The Central Bank of Kenya (CBK) has set September 17, 2022, as the deadline to get rid of Digital Credit Providers (DCP) who won’t have been registered with the regulator.
CBK has already set a raft of measures to regulate the sector, saying owners of these mobile lenders will also be subjected to self-audit to tame money laundering in the country.
The move comes after President Uhuru Kenyatta signed the Central Bank Act 2021, in December that placed all digital lenders under CBK.
The Act’s main aim will be to help curb the already prevalent debt shaming, which some lenders use as a way to recover their debts.
The Act will enable the regulator to grant approval before digital lenders price their products and loans. CBK will also get power to revoke licenses of digital lenders who are not compliant with the rules that have been set.
Digital lenders who were previously unregulated will also be required to apply for a license within the next six months.

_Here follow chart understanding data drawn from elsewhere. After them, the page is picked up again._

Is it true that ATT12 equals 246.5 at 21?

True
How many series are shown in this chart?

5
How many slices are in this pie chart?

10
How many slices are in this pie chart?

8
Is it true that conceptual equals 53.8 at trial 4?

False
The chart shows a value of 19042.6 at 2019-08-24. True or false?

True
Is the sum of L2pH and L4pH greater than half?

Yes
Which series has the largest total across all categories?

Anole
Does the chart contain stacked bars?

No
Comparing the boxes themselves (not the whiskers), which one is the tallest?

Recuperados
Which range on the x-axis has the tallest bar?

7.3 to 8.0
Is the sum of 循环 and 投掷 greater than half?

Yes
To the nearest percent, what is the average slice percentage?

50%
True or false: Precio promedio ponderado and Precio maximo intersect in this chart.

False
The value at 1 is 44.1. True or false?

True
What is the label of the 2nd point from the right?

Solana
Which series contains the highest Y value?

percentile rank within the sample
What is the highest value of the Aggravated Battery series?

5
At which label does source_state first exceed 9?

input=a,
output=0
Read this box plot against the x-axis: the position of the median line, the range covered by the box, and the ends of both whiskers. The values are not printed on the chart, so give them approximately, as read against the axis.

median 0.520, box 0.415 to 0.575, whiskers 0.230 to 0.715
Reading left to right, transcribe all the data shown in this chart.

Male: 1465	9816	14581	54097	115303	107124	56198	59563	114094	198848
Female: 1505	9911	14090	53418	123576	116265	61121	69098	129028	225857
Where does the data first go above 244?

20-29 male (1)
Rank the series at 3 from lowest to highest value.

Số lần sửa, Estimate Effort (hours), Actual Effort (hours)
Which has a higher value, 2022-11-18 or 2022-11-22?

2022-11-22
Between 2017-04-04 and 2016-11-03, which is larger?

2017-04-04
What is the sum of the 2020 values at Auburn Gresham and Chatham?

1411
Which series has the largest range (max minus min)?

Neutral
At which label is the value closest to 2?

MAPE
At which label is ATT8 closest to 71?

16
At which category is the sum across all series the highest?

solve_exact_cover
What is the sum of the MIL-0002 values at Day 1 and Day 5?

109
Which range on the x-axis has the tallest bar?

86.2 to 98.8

Some of the measures that have been put in place will require the owners of digital lending firms, as well as key stakeholders to go through a special vetting exercise.
The lenders will also be required to not only provide a tax compliance certificate, Credit Reference Bureau (CRB) report, a certificate of good conduct, but also give CBK access to documents that will provide them with information on the company’s strategy to combat with financing terrorism policies, breaching of private data and money laundering.
A provision of fund sources by digital lenders will also be a requirement, as well as the terms and conditions that will apply to an applicant should be made public to the regulator.